Scomparsi i libri, il tempo della riflessione e della discussione, non resta che una corsa affannosa attraverso scadenze didattiche d'ogni genere, segnate da una farraginosa contabilità di crediti, debiti e certificazioni, un tempo riempito a viva forza dal simulacro dell'efficienza. Che l'80 per cento degli studenti si dichiari soddisfatto di questa situazione, secondo una indagine citata da Enrico Pugliese, è davvero sorprendente, almeno quanto i sondaggi effettuati da Emilio Fede sulla popolarità del cavaliere. Come sorprendente è la circostanza che la grande stampa democratica tenga molto in sordina, quando non taccia del tutto, il movimento degli studenti. In fondo erano quindici anni che importanti università italiane non venivano occupate, in fondo in parlamento sta per essere approvato il ddl Moratti, una delle leggi più avversate dell'intera storia della Repubblica. Il fatto è che buona parte dell'establishment della sinistra ha preso parte, chi più chi meno, a questo scempio o ne ha tratto qualche vantaggio, scavandosi nicchie e tornaconti dentro una idea aziendalistica e competitiva dell'autonomia universitaria. E l'assenza totale di qualsiasi elemento di autocritica non lascia certo ben sperare riguardo alla futura politica universitaria dell'Unione.
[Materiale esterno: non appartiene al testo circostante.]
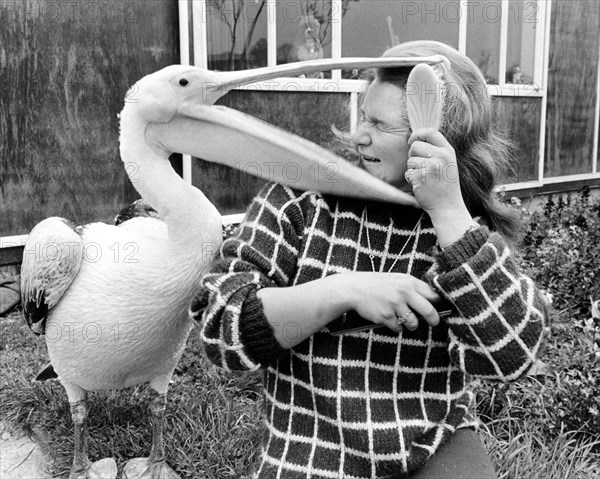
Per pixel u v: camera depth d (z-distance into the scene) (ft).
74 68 17.24
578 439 11.09
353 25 22.98
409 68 5.08
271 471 4.96
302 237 5.10
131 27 17.89
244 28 20.20
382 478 4.81
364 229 5.11
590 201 30.01
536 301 4.78
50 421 11.18
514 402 11.64
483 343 4.60
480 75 5.37
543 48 28.40
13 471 10.22
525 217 22.16
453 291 4.53
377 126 5.13
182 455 9.95
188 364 12.69
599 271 17.46
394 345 4.95
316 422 4.95
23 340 14.57
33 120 16.88
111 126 18.01
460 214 4.72
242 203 20.88
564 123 30.94
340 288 4.52
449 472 4.87
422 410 4.99
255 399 11.68
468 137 5.20
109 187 18.21
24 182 16.98
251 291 4.68
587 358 12.64
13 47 16.37
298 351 4.99
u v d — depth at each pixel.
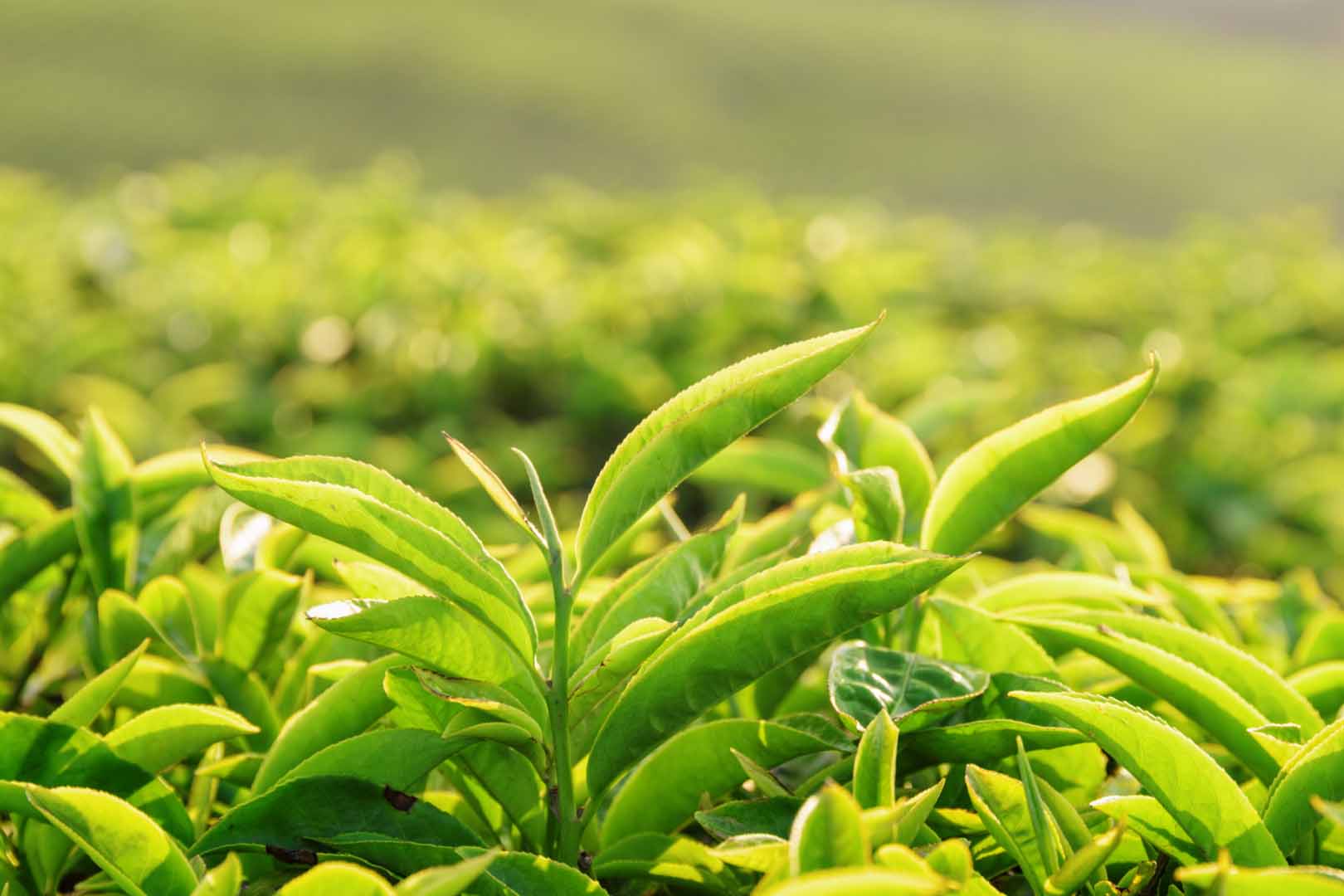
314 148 20.56
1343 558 4.14
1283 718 1.32
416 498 1.12
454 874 0.85
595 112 24.67
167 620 1.52
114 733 1.22
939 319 6.09
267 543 1.61
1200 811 1.06
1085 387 4.70
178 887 1.04
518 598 1.12
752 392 1.08
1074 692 1.23
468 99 24.23
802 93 28.31
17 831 1.27
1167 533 4.37
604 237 7.23
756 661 1.11
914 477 1.51
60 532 1.58
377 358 4.74
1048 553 4.12
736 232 7.25
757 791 1.35
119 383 4.57
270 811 1.13
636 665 1.12
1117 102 30.61
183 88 22.81
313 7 28.88
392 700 1.24
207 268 5.36
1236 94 32.69
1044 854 1.04
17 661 1.65
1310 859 1.15
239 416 4.57
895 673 1.24
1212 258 7.00
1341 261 7.25
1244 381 4.68
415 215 7.71
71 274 5.61
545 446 4.45
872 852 0.97
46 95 21.42
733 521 1.35
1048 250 7.39
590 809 1.17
A rompere le uova nel paniere, e cioè una trattativa per la ripartizione delle risorse, tutta interna a questa idea di università, si è manifestata in questi giorni una dilagante soggettività degli studenti, che ha potuto giudicare per esperienza diretta la miseria di questo modello e riproporre la propria libertà come forza produttiva. Non si sente più invocare, come qualche anno fa, il salvifico interventismo dello Stato padrone, ma comincia a farsi strada una diversa idea, partecipata e dinamica, della sfera pubblica. Che non riguarda solo ilo mondo della formazione e dell'università, ma la generale moltiplicazione di regole, obblighi, obbedienze dettate dall'alto che accompagnano, facendo giustizia di un antico feticcio ideologico, la libertà senza freni delle imprese e dei capitali.